→ Ejercicio 1:
Responda según el texto biográfico:
(a) ¿En qué pueblo vivió su niñez y adolescencia?
(b) ¿En qué año se graduó del Instituto Superior de Arte de La Habana?
(c) ¿En qué revistas trabajó como ilustrador?
→ Ejercicio 2: Traduzca al inglés esta oración del texto biográfico: "Dejó la carrera e ingresó en el Instituto Superior de Arte de La Habana, graduándose en 1987."

━━━━━ Texto de lectura

Vivió su niñez y adolescencia en Caibarién, un pueblecito
de pescadores de la costa norte de la isla, en casa de su abuelo y su
abuela. Con él aprendió los secretos de la mar, el valor
de la amistad y el gusto por la parranda. Con ella estableció una
relación de amor con la que no pudo ni la muerte.
Desde muy temprana edad demostró tener grandes cualidades para
la plástica (su primera exposición personal, Pinturas y
dibujos, realizada en Santa Clara, Cuba, data de 1978); sin embargo al
terminar el liceo se empeñó durante unos años en
ser arquitecto, pero finalmente el pintor que llevaba adentro pudo más.
Dejó la carrera e ingresó en el Instituto Superior de Arte
de La Habana, graduándose en 1987.
En los años inmediatos ejerció como profesor en una escuela
de arte, ofició de ilustrador en varias revistas (El Caimán
Barbudo, Cine Cubano, Revolución y Cultura) y en la editora Letras
Cubanas. También diseñó escenografías y vestuarios
para conciertos de rock, puestas en escena de la Nueva Trova Cubana y
tuvo a su cargo la dirección artística de la película
Hello Hemingway.

━━━━━━━━━━
━━━━━ Extractos de datos

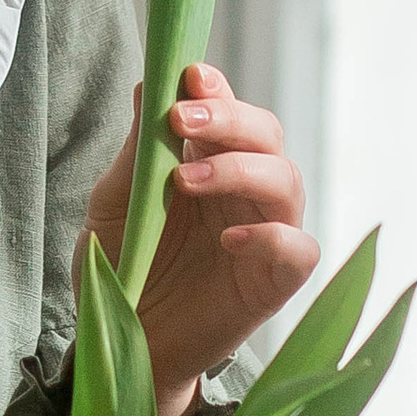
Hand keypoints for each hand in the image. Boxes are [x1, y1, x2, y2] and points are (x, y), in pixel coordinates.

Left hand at [80, 62, 319, 415]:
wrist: (123, 337)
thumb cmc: (123, 262)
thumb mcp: (116, 201)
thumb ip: (138, 149)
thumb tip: (148, 83)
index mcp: (209, 159)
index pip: (229, 109)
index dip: (217, 90)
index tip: (190, 77)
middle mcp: (245, 189)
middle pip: (266, 134)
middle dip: (230, 118)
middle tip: (182, 119)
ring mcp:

━━━━━━━━━━

→ Espacio de respuesta 1:
(a) En Caibarién, un pueblecito de pescadores de la costa norte de la isla.
(b) En 1987.
(c) En El Caimán Barbudo, Cine Cubano y Revolución y Cultura.

→ Espacio de respuesta 2: He left his degree program and entered the Higher Institute of Art in Havana, graduating in 1987.